> [Problem description]
Copy the records below word for word, everything from the line containing "Si alguna vez has visitado las" down to the line containing "sol, la belleza de sus paisajes...", and nothing else.

> [Task inputs]
-- Opening Marker --
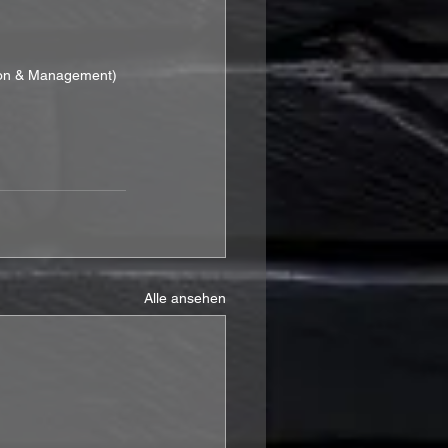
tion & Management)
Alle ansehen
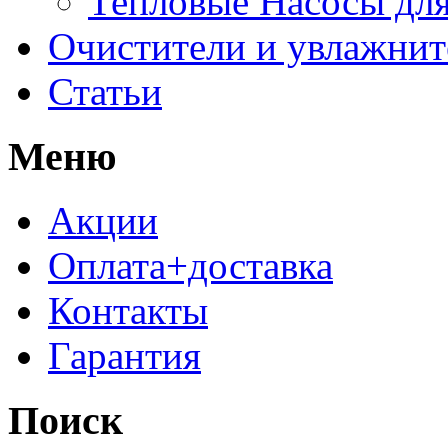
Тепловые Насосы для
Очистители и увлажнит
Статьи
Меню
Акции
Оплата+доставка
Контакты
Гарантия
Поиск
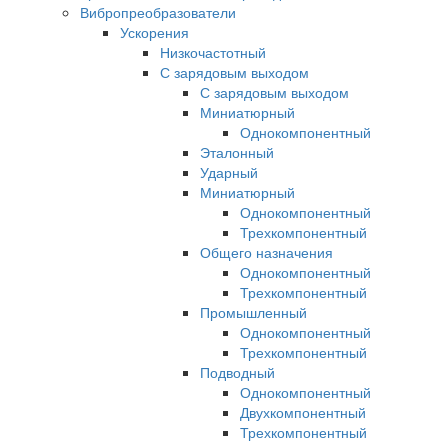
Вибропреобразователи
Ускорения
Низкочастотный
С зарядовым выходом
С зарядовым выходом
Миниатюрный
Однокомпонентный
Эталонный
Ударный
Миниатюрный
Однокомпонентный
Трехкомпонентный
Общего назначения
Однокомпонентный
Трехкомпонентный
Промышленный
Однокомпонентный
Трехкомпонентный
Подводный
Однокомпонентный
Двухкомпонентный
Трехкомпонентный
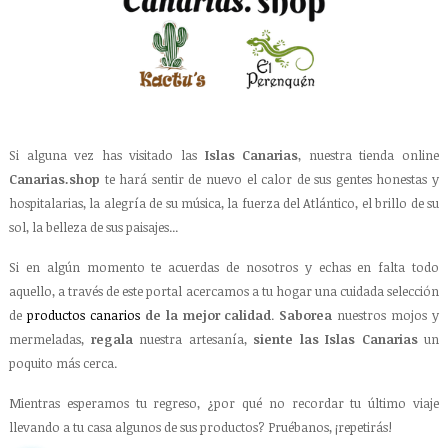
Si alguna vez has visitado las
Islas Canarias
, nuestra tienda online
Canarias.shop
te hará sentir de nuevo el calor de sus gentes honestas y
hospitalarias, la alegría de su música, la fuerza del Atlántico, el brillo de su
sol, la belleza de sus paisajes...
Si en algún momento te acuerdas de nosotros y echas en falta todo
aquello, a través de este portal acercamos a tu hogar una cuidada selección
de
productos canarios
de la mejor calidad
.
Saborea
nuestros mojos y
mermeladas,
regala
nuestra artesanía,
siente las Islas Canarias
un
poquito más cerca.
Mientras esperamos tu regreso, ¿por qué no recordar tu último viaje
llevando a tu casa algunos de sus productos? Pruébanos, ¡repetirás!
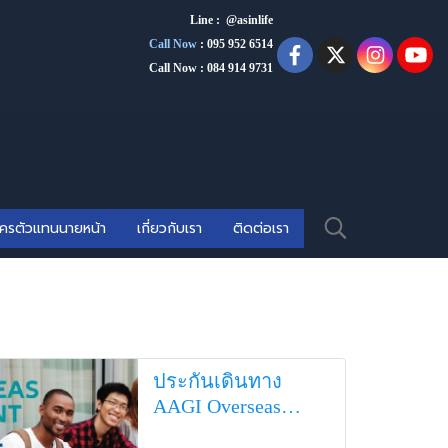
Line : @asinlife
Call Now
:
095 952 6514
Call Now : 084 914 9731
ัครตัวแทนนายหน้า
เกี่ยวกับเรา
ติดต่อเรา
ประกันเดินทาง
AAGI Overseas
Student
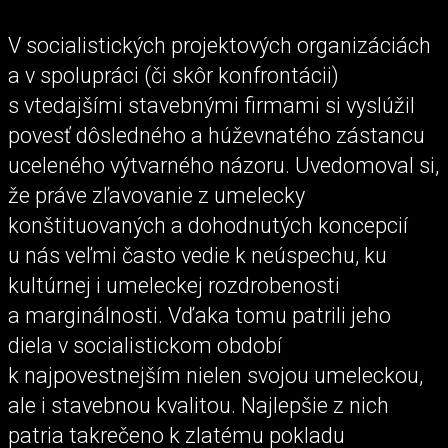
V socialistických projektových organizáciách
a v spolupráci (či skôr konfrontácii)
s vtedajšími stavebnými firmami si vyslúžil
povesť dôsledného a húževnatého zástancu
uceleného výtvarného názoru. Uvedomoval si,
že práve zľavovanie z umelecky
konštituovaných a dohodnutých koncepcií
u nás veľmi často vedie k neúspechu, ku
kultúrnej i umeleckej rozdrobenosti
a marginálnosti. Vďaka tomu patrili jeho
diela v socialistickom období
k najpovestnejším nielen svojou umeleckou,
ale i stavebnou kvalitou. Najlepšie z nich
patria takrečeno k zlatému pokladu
-- Closing Marker --
-- Opening Marker --
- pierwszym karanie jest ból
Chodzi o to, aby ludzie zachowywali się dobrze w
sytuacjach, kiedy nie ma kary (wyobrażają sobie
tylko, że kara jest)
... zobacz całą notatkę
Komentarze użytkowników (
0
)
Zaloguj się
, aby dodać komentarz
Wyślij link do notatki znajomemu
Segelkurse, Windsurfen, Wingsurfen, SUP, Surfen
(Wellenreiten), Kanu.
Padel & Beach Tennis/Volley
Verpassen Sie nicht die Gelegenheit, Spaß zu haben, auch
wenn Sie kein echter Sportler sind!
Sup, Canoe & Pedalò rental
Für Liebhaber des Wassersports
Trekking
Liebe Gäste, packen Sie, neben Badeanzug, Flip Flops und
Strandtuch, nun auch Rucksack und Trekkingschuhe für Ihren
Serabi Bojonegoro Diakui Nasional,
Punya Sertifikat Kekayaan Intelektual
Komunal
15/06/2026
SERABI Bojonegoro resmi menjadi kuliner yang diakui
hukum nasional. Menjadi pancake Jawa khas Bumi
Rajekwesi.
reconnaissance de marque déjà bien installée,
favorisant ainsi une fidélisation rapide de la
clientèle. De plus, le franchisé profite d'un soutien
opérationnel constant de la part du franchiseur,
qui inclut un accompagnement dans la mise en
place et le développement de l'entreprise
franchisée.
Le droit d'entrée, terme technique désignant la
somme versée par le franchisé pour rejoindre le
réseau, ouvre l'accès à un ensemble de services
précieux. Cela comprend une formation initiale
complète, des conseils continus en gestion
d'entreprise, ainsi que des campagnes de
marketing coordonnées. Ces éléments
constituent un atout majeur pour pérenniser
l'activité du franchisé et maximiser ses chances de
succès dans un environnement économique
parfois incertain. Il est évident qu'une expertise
-- Closing Marker --
-- Opening Marker --
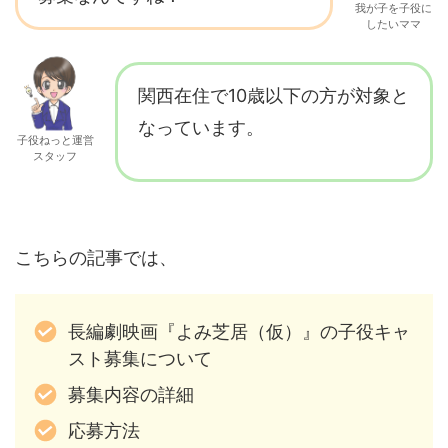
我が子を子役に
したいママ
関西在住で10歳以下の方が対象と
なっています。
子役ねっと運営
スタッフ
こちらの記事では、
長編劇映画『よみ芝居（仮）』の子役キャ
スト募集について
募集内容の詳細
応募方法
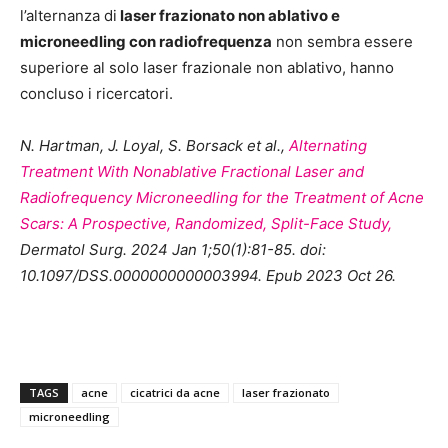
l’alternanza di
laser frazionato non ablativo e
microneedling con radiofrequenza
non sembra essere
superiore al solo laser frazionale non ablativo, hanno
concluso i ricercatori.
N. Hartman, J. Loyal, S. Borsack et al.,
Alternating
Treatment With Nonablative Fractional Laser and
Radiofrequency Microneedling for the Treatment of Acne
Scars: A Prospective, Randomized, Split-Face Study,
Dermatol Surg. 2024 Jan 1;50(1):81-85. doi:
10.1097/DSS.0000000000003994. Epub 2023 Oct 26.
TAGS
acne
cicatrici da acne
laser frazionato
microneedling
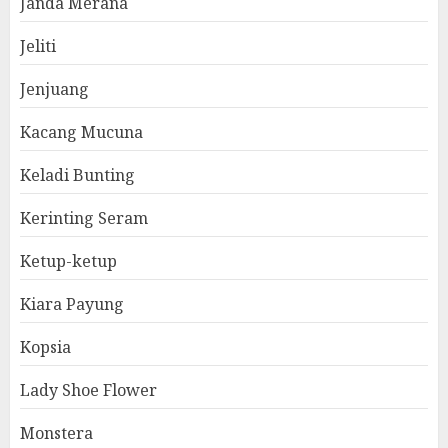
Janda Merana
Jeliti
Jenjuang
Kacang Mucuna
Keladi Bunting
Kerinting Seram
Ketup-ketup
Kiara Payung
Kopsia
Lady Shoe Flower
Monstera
-- Closing Marker --
> [Result]
Si alguna vez has visitado las
Islas Canarias
, nuestra tienda online
Canarias.shop
te hará sentir de nuevo el calor de sus gentes honestas y
hospitalarias, la alegría de su música, la fuerza del Atlántico, el brillo de su
sol, la belleza de sus paisajes...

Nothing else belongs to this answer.